Jobs for new graduates who majored in biology were slim back then, so he went for his master’s degree. Jobs for master’s degree graduates who majored in biology were still slim, so he went for his Ph.D.
He outlasted the job downturn, and landed at Johns Hopkins University, where he researched biochemical genetics. But he found research routine. Soon, he discovered a love of teaching through courses he taught at the evening school of Johns Hopkins and at a community college in Baltimore. Wanting to teach full time, he left Johns Hopkins for St. Joseph’s College in West Hartford. But he and the Sisters of Mercy differed in their philosophies, and he left for UNH in 1979.
But his glee upon arriving at the University was tempered by the difficult reality of introductory biology labs every afternoon.

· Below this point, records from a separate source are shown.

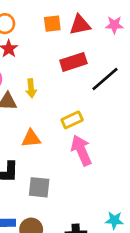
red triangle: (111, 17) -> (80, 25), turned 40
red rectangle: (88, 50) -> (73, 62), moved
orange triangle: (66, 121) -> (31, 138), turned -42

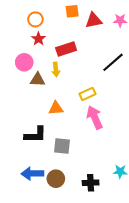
orange square: (52, 24) -> (72, 11), moved
red rectangle: (73, 62) -> (66, 49), moved

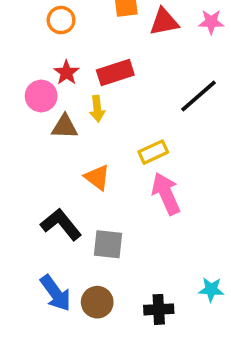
red star: (38, 39) -> (66, 72), moved
orange triangle: (56, 108) -> (97, 177), turned 42
black L-shape: (35, 135) -> (61, 224), turned -130
blue arrow: (32, 174) -> (56, 293), turned -125

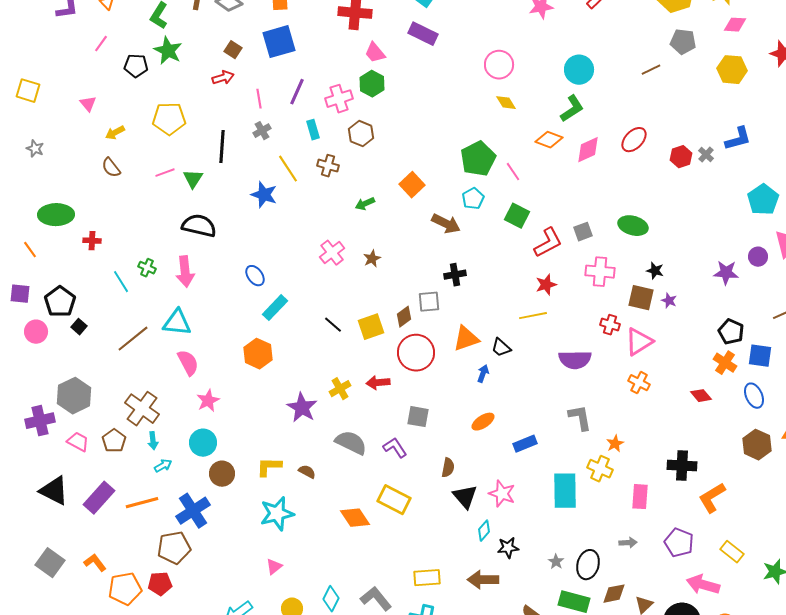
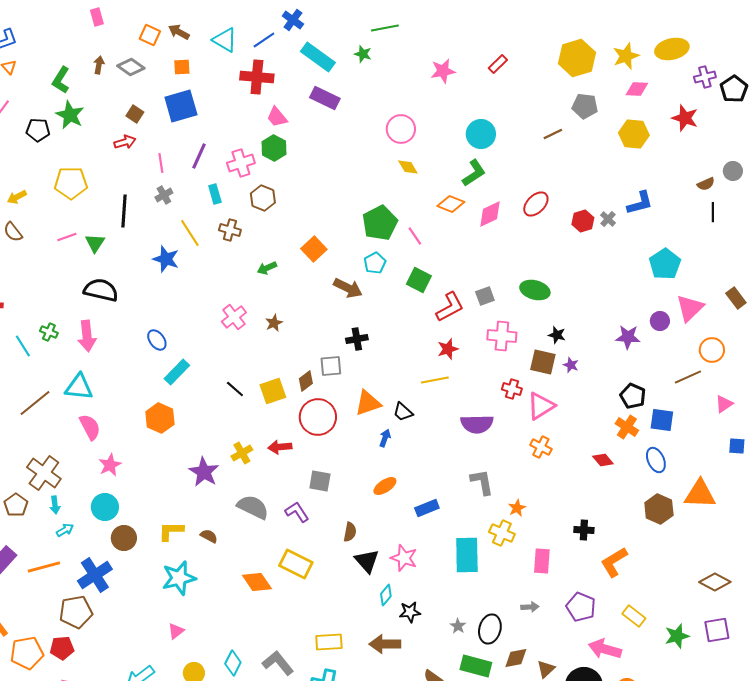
black cross: (682, 466) -> (584, 530), size x0.7

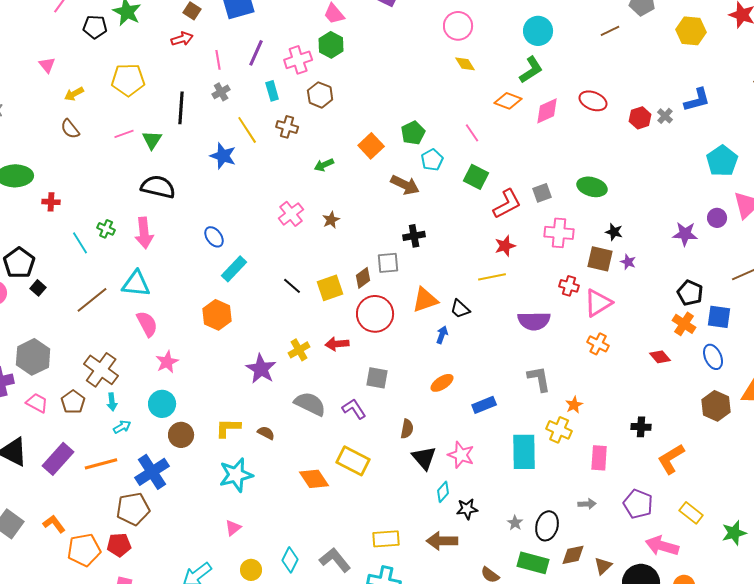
red ellipse: (536, 204) -> (593, 101), turned 68
green pentagon: (380, 223) -> (413, 133), moved, size x0.7

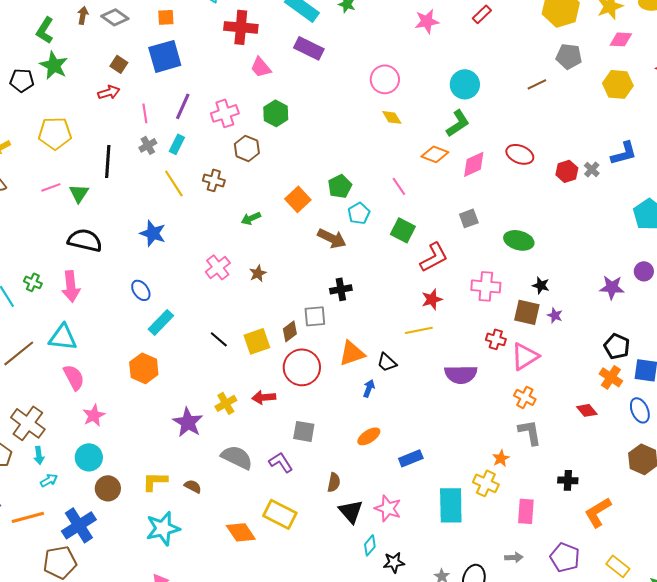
green hexagon: (331, 45) -> (276, 113), moved
cyan rectangle: (272, 91) -> (177, 144), moved, turned 42
blue star: (223, 156) -> (153, 233), moved
gray square: (542, 193) -> (469, 218), moved
gray L-shape: (539, 379) -> (530, 432), moved

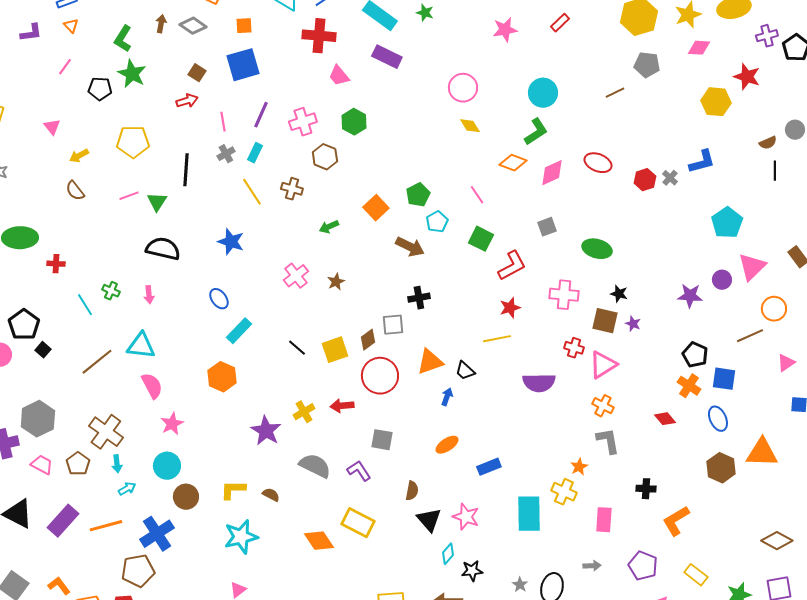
yellow hexagon: (618, 84) -> (716, 102), moved
pink arrow: (71, 286) -> (149, 295), size x0.6

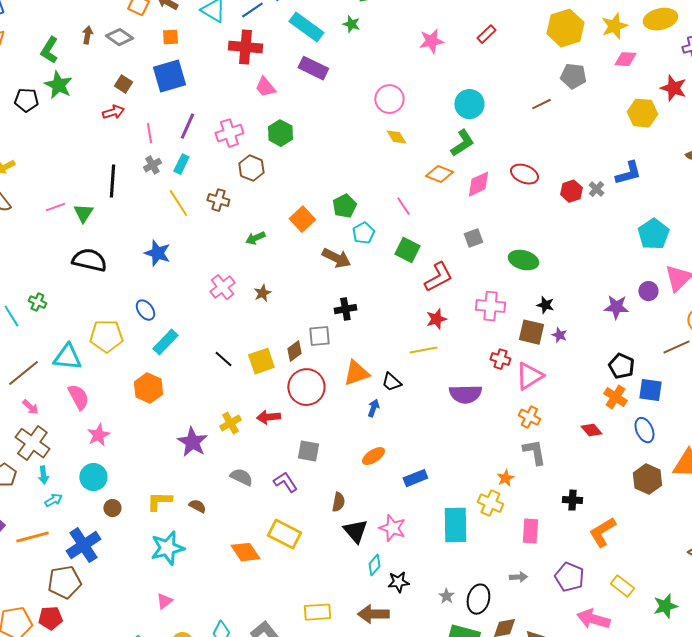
yellow pentagon: (133, 142) -> (106, 336), moved
pink arrow: (149, 295) -> (30, 407), moved, turned -42
gray semicircle: (315, 466) -> (241, 477), size x0.7
brown circle: (186, 497) -> (112, 508), size x0.7

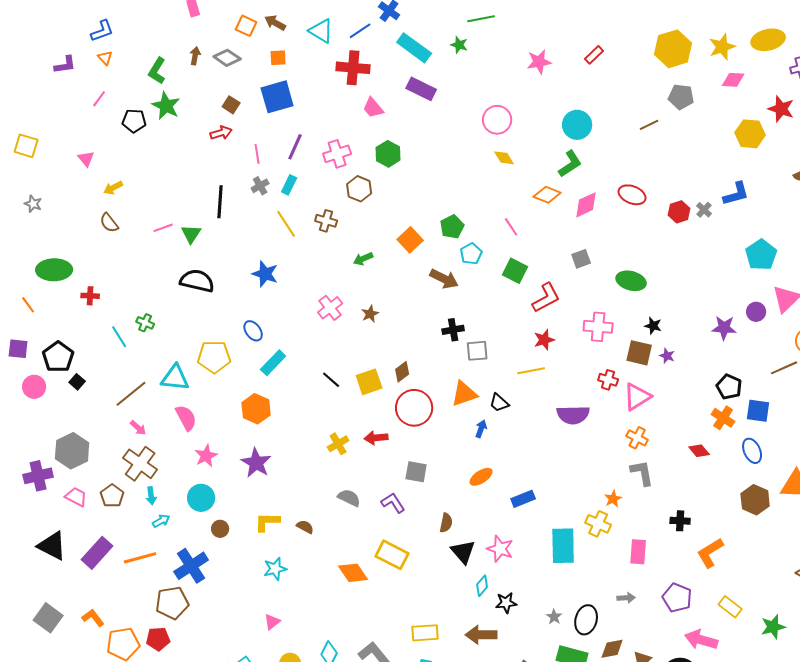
gray square: (319, 336) -> (477, 351), moved
purple star: (192, 442) -> (256, 463), moved
cyan star: (167, 548) -> (275, 569), size x0.7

“Luckily for me, the people who were running the department saw some potential and allowed me to teach upper-level courses,” he says, “so I was teaching a lot of biology majors at the time, and I loved that.”
Past department chair and past chairman of the Faculty Senate, he has watched as the University has changed in myriad ways.
“I really like it here, and have liked it here for a long time,” he says. “I’ve seen the University grow and become much better academically. The students I have now are the best students I’ve taught anywhere. And I am spending more and more time at it, and enjoying it more than ever.”